== WHAT YOU WILL DO ==
1. In the Finrod and Andreth excerpt, why are the sons of Men called the Guests, or the Strangers? Answer in one to three sentences.
2. According to the passage from The Silmarillion in the Finrod and Andreth excerpt, what did Melkor do to the death of Men? List every action it names.
3. Reproduce word for word the part of the Finrod and Andreth excerpt starting at "I'm quoting a" and ending at "not enter Arda.".

== EXCERPTED TEXT ==
I'm quoting a portion of Note 4 from "J.R.R. Tolkien: Notes and Commentary on ATHRABETH FINROD AH ANDRETH"
The Debate of Finrod and Andreth

Note 4
_"Sooner or later: because the Elves believed that the fëar of dead Men also went to Mandos (without choice in the matter: their free will with regard to death was taken away). There they waited until *they were surrendered to Eru.*"_

This is the belief of the Elves perhaps because of the teaching of the Valar [taken from the Silmarillion] that men shall join in the Second Music of the Ainur in the remaking of Arda. For men to join in the Second Music of the Ainur they must all be gathered in the timeless halls with the other Ainur who did not enter Arda.

From The Silmarillion :

Chapter 1, Of the Beginning of Days

_But the sons of Men die indeed, and leave the world; wherefore they are called the Guests, or the Strangers. Death is their fate, the gift of Ilúvatar, which as Time wears even the Powers shall envy. But Melkor has cast his shadow upon it, and confounded it with darkness, and brought forth evil out of good, and fear out of hope. *Yet of old the Valar declared to the Elves in Valinor that Men shall join in the Second Music of the Ainur*; whereas Ilúvatar has hot revealed what he purposes for the Elves after the World's end, and Melkor has not discovered it.

== DATASET EXCERPTS ==
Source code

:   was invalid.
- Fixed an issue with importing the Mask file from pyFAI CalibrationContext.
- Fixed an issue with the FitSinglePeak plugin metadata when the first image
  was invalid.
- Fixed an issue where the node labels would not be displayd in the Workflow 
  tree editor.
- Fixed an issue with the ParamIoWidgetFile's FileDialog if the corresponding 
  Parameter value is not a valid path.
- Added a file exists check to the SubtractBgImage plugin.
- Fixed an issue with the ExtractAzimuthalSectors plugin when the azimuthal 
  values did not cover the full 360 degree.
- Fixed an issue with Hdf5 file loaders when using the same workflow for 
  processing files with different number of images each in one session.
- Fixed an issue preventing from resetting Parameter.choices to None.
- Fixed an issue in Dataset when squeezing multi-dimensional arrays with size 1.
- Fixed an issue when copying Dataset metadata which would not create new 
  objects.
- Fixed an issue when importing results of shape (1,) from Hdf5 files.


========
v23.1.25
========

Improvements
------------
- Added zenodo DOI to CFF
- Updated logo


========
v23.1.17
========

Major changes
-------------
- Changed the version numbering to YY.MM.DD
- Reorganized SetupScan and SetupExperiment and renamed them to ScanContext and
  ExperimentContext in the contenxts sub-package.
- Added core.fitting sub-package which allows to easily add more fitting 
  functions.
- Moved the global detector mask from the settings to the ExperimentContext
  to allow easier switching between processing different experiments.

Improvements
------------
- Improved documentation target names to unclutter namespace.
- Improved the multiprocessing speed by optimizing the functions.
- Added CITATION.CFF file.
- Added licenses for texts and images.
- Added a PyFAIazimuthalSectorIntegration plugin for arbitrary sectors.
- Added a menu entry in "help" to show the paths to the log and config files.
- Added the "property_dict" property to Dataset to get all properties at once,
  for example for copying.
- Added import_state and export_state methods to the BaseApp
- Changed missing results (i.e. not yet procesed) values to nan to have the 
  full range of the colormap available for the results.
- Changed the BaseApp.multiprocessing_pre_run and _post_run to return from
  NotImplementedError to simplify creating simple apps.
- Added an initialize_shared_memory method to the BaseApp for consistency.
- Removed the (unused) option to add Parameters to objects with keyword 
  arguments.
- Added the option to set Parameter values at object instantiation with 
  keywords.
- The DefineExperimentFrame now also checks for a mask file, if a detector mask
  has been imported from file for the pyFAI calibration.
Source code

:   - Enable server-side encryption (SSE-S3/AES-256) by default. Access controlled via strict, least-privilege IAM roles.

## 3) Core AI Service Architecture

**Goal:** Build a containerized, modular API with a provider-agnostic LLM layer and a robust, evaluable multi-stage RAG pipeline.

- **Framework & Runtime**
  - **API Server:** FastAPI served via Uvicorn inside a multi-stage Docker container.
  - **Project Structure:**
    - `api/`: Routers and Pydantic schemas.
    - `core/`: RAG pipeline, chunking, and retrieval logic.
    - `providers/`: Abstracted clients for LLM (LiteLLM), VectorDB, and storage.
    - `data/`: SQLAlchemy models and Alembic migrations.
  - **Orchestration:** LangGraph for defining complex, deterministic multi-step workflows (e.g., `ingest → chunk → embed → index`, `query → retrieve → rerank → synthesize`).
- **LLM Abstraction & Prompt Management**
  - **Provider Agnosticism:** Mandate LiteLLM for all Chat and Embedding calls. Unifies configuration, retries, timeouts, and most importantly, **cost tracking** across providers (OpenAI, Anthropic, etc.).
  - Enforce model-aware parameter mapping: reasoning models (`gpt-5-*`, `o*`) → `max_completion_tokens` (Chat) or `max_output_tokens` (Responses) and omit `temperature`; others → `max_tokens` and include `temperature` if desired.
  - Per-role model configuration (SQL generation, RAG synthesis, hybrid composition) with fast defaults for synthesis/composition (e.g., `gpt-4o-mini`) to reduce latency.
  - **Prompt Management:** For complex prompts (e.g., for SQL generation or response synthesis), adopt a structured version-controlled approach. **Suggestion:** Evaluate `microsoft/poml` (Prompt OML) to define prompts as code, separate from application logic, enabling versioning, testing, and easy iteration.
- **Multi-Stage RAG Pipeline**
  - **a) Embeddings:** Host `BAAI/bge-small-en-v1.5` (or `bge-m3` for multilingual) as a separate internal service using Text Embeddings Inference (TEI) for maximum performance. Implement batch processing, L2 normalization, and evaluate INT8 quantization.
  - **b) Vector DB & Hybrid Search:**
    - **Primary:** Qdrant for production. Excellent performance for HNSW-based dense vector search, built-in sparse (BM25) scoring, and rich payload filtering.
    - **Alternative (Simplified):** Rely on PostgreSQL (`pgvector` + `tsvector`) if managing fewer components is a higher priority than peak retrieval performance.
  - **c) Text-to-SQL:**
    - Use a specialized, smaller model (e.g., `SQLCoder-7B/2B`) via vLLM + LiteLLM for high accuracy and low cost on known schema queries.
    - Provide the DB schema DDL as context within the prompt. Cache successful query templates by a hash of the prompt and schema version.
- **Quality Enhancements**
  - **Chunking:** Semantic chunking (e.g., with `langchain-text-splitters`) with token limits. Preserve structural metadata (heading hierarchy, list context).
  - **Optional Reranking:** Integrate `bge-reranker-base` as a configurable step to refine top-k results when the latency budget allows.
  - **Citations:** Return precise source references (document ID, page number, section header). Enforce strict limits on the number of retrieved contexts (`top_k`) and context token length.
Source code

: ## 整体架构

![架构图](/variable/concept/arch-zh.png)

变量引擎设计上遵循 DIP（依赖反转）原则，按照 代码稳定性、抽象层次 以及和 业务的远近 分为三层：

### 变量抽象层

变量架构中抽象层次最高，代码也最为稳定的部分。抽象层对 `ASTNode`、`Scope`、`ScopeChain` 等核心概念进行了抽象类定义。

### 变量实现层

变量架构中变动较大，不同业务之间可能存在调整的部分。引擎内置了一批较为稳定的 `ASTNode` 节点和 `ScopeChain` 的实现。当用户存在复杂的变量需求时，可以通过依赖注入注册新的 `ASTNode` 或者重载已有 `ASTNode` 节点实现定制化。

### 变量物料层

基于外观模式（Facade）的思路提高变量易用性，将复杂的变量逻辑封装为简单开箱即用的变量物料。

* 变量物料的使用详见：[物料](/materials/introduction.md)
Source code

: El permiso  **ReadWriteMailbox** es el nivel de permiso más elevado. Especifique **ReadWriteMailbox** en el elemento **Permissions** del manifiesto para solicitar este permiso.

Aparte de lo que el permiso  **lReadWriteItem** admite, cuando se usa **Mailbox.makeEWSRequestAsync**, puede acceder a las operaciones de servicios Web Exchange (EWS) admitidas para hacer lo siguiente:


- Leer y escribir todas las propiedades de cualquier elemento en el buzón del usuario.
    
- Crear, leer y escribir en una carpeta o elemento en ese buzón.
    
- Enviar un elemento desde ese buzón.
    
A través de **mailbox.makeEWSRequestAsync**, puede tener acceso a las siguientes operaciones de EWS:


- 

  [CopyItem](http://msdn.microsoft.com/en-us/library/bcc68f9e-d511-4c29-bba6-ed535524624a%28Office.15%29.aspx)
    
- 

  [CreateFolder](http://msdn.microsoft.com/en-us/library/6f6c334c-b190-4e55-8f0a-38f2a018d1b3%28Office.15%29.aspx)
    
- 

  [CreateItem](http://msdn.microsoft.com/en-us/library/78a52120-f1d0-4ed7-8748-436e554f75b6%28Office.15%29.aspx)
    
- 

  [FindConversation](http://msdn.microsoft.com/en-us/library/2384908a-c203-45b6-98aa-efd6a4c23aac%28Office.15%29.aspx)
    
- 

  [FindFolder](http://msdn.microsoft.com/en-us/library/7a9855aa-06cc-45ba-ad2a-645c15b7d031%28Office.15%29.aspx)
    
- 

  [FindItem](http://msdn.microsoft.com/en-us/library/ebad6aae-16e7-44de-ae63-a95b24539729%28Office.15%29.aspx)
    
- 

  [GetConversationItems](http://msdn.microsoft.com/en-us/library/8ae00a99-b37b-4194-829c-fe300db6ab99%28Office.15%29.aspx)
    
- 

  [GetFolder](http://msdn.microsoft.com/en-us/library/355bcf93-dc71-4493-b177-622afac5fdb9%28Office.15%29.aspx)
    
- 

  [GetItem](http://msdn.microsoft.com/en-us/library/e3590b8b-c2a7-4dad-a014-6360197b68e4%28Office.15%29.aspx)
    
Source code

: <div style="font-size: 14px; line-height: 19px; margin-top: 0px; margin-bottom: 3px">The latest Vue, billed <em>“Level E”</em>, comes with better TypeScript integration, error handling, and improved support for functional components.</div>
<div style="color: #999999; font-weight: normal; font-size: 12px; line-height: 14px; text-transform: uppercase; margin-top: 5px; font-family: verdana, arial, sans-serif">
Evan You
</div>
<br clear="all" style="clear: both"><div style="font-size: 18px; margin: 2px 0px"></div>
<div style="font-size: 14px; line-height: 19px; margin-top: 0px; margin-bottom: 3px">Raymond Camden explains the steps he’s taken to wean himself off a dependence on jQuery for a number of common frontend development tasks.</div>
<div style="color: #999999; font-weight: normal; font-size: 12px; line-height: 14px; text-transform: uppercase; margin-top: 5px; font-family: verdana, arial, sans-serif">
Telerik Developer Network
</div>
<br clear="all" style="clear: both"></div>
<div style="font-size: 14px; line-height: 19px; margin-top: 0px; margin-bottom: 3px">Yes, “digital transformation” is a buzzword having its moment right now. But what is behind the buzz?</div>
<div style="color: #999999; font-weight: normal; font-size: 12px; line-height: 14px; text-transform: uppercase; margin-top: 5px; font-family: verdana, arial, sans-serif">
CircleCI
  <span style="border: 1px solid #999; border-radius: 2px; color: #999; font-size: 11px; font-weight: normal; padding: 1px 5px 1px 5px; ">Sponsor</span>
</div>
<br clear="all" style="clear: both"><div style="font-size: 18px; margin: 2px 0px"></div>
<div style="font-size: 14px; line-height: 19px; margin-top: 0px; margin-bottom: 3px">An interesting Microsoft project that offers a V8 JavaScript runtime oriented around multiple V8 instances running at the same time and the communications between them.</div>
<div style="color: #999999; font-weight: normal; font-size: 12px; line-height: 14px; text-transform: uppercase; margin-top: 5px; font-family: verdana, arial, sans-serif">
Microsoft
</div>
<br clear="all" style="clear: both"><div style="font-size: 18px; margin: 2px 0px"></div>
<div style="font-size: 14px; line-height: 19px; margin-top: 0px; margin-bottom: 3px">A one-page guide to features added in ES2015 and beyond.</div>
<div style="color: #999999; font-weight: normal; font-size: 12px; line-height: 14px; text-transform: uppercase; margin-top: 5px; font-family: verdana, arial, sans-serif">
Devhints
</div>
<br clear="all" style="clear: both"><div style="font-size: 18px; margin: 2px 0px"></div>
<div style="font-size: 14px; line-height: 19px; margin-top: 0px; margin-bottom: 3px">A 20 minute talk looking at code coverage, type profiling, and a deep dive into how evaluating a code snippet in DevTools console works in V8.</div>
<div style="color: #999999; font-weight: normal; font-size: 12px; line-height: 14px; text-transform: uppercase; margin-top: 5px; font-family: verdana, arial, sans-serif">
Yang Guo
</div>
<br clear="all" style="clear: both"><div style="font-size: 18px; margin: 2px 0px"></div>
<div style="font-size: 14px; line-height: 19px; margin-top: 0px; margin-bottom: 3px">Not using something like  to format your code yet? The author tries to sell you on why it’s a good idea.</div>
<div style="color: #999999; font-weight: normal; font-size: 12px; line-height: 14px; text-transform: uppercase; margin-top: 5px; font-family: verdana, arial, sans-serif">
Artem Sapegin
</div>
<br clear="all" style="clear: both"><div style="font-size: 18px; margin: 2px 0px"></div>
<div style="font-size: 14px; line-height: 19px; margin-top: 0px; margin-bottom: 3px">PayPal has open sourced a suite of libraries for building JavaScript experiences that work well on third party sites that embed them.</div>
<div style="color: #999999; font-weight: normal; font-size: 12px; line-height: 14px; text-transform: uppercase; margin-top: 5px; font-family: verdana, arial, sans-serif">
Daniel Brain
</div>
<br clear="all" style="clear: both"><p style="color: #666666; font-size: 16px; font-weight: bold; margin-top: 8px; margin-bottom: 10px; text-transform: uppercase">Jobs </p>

== TASK RESULTS ==
1. The sons of Men are called the Guests, or the Strangers, because they die and leave the world.

2.
- He cast his shadow upon it.
- He confounded it with darkness.
- He brought forth evil out of good.
- He brought forth fear out of hope.

3.
I'm quoting a portion of Note 4 from "J.R.R. Tolkien: Notes and Commentary on ATHRABETH FINROD AH ANDRETH"
The Debate of Finrod and Andreth

Note 4
_"Sooner or later: because the Elves believed that the fëar of dead Men also went to Mandos (without choice in the matter: their free will with regard to death was taken away). There they waited until *they were surrendered to Eru.*"_

This is the belief of the Elves perhaps because of the teaching of the Valar [taken from the Silmarillion] that men shall join in the Second Music of the Ainur in the remaking of Arda. For men to join in the Second Music of the Ainur they must all be gathered in the timeless halls with the other Ainur who did not enter Arda.